One of the great deceptions in the discussion about copyrights is its length. With a discount rate of just 4%, a 40 year copyright term would capture 80% of full value of the work. But when we look at the actual works, we see that most are popular for at most a year, maybe 5 years. So granting any longer copyright terms would not help much in generating revenues, and if a work is not popular within 40 years, it will almost never become it later, and it certainly will not provide the income that allows the creator to pursue further works.
The main argument used to justify longer terms is as an old age provision for the artist. Since a work would only generate a meager income 40 years later, it will not help the average artist very much. It would be much better to help them save for their old age. Sportsmen are in the same boat; after 35 they need a new carrier or live of their savings. Artists do not need a special deal.
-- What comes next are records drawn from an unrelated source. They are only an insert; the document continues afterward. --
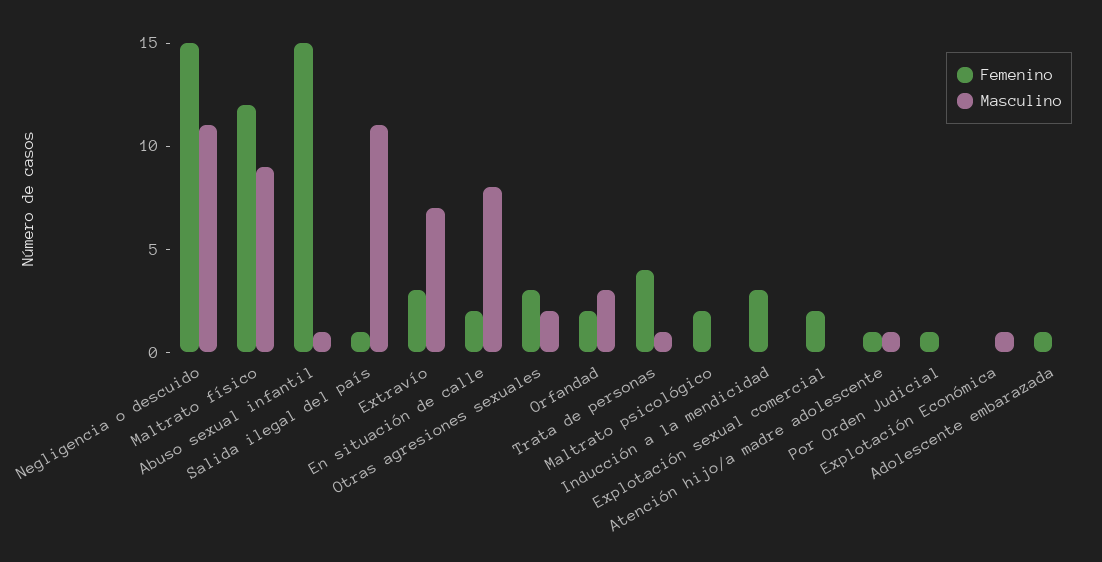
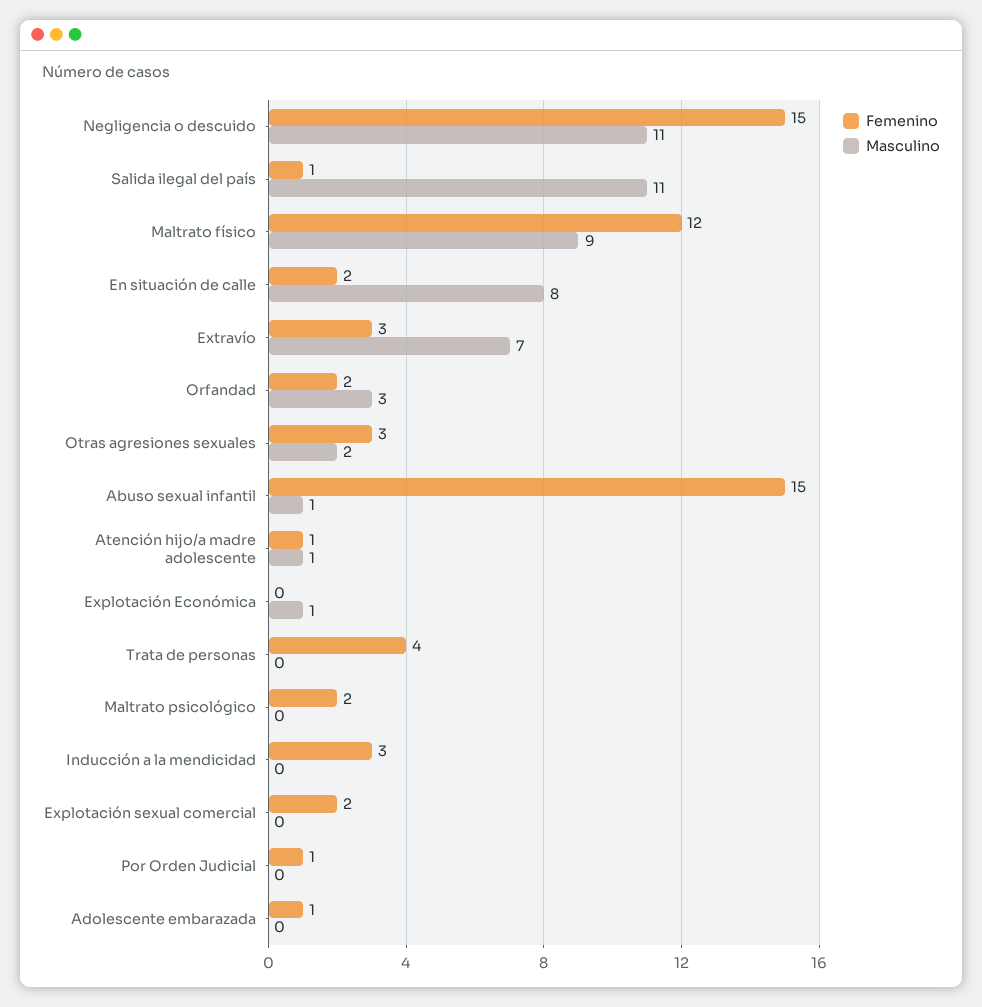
  {
    "Femenino": {
      "Negligencia o descuido": 15,
      "Maltrato físico": 12,
      "Abuso sexual infantil": 15,
      "Salida ilegal del país": 1,
      "Extravío": 3,
      "En situación de calle": 2,
      "Otras agresiones sexuales": 3,
      "Orfandad": 2,
      "Trata de personas": 4,
      "Maltrato psicológico": 2,
      "Inducción a la mendicidad": 3,
      "Explotación sexual comercial": 2,
      "Atención hijo/a madre adolescente": 1,
      "Por Orden Judicial": 1,
      "Explotación Económica": 0,
      "Adolescente embarazada": 1
    },
    "Masculino": {
      "Negligencia o descuido": 11,
      "Maltrato físico": 9,
      "Abuso sexual infantil": 1,
      "Salida ilegal del país": 11,
      "Extravío": 7,
      "En situación de calle": 8,
      "Otras agresiones sexuales": 2,
      "Orfandad": 3,
-     "Trata de personas": 1,
+     "Trata de personas": 0,
      "Maltrato psicológico": 0,
      "Inducción a la mendicidad": 0,
      "Explotación sexual comercial": 0,
      "Atención hijo/a madre adolescente": 1,
      "Por Orden Judicial": 0,
      "Explotación Económica": 1,
      "Adolescente embarazada": 0
    }
  }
The real benefactors are the lucky few holders to the rights of evergreens. They still generate a nice income, but we must not forget that the holders would already have been amply rewarded in the first 40 years. There is no need to keep rewarding people for their ideas forever.
The other argument used is brand protection. When you create a popular figure you want to keep the right to exploit it, and you do not want any imitators to produce low quality lookalikes. But this is a job we should not burden copyright law with; there are already frameworks in trademark law that can be used, and we need to make sure that we do not kill fan fiction with it as well. If we look at the successful Disney franchises, they live from renewing their characters, not from reprints of 40+ old stories. And they want to keep the control not for the old stories, but to retain profits and control over marketing tie ins.
The last point is about artistic integrity. But provisions about which versions can be called the real thing are completely separate from who should be allowed to produce them, and royalties.
When we talk about copyright, we should not loose sight that it is an artificial monopoly created by the state to encourage the creation of works. It costs money to police it, and it reduces the ability to interact with them. These are expensive enough that limiting the copyright term to 80% of the value of an infinite monopoly sounds like a brilliant deal. This is a 40 year term when assuming a 4% discount rate, an incredibly generous assumption. For example companies demand a discount rate of 8% to 12% when calculating whether to start a product, because of the inherent uncertainty in any projection of the future. Nobody uses the returns 40 years from now when calculating where to invest, the uncertainty is just too great. The terms are so long not because they would encourage more creative works, they are the result of lobbying by the lucky few millionaires and companies owning the few really profitable properties and wanting to extract extra rent from the public. Long copyrights are not for needy poor artists, they are for greedy rich bastards.